Segundo, la indefensión de los pobres que habitan esas zonas es producto de
las prioridades del gobierno "democrático" de los Estados Unidos. Lo más
importante es apoderarse del petróleo de Irak y garantizar para las empresas
que financiaron la carrera política de la elite gobernante que sus
beneficios no se verían menoscabados. El fenomenal déficit fiscal que esto
provoca es un asunto de poca importancia. Hay que sostener a cualquier
precio esa aventura imperialista con tropas, pertrechos, alimentos,
vehículos de todo tipo que, en realidad, deberían estar en su propio
territorio para enfrentar previsibles acontecimientos como el Katrina y para
garantizar salud y educación a casi cuarenta millones de norteamericanos que
carecen de ella. La ambición imperial exige recortar presupuestos
postergando obras públicas imprescindibles, como el reforzamiento de los
diques que protegían a Nueva Orleans, reduciendo los programas asistenciales
y dejando en el desamparo a millones de personas. Claro que como pocos de
ellos votan en las amañadas elecciones no hay razones para preocuparse
demasiado. Salvo una catástrofe, claro.
Tercero y último, el Katrina desnudó lo que los "perfectos idiotas
latinoamericanos" -los Vargas Llosas, Montaners y otros de su ralea- han
tratado de ocultar desde siempre: el modelo de sociedad que quieren vender
al resto del planeta, el "American way of life" basado en el más
desenfrenado egoísmo y el consumismo sin límites es, en realidad, una
siniestra utopía negativa. En muchos países del mundo desarrollado han
ocurrido catástrofes similares a la del Katrina, como en Japón, con el
terremoto de Kobe, y lo que invariablemente ha ocurrido fue un florecimiento
de la solidaridad social. En los Estados Unidos, en cambio, la profunda
patología social de ese país produjo el efecto contrario: un feroz "sálvese
quien pueda" que generó saqueos en gran escala, violencia indiscriminada y
bandas armadas sueltas por las calles aterrorizando a sobrevivientes y a las
patrullas de rescate. Tales aberraciones nos hablan de una sociedad alienada
y profundamente escindida, que si no se desintegra en una horrorosa
pesadilla hobbesiana de guerra de todos contra todos es merced a su
formidable aparato represivo: esos millones de policías, guardias privados y
destacamentos armados de todo tipo, más un sistema carcelario que, medido en
términos per cápita, no tiene parangón en el mundo. Una sociedad que, en
realidad, no es tal a causa de su exacerbado individualismo y total falta de
solidaridad.
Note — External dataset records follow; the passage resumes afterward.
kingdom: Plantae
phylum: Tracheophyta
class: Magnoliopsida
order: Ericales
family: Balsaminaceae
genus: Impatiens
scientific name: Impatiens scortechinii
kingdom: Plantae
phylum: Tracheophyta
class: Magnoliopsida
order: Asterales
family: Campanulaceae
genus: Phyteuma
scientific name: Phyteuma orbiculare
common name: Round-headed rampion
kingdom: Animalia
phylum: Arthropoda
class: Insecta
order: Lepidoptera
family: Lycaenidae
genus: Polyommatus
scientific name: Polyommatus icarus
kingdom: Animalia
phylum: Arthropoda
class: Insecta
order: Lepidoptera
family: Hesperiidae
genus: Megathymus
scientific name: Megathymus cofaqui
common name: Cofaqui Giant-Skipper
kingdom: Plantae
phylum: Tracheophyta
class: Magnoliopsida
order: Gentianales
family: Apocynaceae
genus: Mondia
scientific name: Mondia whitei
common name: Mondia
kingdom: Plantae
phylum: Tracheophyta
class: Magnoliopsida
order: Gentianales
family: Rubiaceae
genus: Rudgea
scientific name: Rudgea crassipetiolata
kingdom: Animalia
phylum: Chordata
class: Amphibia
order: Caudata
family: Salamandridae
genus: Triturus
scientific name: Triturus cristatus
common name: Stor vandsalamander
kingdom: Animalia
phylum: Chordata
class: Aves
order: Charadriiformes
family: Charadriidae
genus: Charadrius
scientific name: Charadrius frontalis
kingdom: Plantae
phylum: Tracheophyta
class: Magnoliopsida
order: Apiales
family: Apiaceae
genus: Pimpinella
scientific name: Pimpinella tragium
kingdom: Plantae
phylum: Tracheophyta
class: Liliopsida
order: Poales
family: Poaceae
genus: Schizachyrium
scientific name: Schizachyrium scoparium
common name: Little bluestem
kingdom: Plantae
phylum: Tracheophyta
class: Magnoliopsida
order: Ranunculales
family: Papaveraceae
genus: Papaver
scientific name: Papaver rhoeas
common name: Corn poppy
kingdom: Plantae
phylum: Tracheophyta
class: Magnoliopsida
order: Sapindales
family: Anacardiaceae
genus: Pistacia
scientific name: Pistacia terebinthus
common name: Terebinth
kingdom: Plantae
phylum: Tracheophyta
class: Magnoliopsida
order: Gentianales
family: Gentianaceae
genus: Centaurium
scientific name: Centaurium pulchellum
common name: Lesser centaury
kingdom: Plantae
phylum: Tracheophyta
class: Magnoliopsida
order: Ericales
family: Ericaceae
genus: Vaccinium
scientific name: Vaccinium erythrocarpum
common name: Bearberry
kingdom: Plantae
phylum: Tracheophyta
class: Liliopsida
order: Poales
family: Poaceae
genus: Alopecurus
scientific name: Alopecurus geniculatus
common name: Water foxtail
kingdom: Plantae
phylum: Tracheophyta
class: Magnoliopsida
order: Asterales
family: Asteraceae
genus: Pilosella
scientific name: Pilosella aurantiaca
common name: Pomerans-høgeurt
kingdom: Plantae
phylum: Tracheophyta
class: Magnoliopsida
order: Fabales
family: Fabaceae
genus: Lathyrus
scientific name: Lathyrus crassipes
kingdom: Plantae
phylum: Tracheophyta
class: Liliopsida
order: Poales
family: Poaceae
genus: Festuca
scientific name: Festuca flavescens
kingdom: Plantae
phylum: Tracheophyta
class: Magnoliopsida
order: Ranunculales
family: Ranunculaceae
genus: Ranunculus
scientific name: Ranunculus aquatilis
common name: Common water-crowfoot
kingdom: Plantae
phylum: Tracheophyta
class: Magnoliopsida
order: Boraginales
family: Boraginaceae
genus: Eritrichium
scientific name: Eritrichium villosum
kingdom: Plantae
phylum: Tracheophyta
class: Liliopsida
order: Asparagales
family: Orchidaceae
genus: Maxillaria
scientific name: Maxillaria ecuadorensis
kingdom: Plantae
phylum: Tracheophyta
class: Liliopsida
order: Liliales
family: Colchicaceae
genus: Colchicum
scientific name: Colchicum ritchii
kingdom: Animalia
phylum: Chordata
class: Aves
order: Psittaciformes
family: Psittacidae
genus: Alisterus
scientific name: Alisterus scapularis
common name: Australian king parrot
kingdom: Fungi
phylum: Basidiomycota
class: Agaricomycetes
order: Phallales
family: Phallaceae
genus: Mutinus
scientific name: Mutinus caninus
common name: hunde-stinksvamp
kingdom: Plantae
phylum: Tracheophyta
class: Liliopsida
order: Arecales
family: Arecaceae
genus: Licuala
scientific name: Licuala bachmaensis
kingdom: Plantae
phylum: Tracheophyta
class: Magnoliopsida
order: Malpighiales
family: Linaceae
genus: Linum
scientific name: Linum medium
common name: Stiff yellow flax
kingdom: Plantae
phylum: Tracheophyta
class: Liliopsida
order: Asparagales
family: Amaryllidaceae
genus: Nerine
Por eso, ni bien la omnipresencia de los aparatos represivos se
relaja la descomposición moral de la sociedad norteamericana -la que condena
a millones a la drogadicción y exige instalar detectores de metales en las
entradas de las escuelas primarias para evitar que los niños introduzcan
armas de fuego o puñales- aflora con la violencia de un volcán. Los bien
pagados impostores que siguen proponiéndonos a los Estados Unidos como un
ejemplo, y que apenas ayer cantaban loas a Pinochet y Videla, quedaron
también ellos al desnudo, como los sufridos habitantes de Nueva Orleans.
Pero a diferencia de éstos, que gritan su rabia, aquellos permanecen en un
vergonzoso silencio, confesión inapelable de su infamia.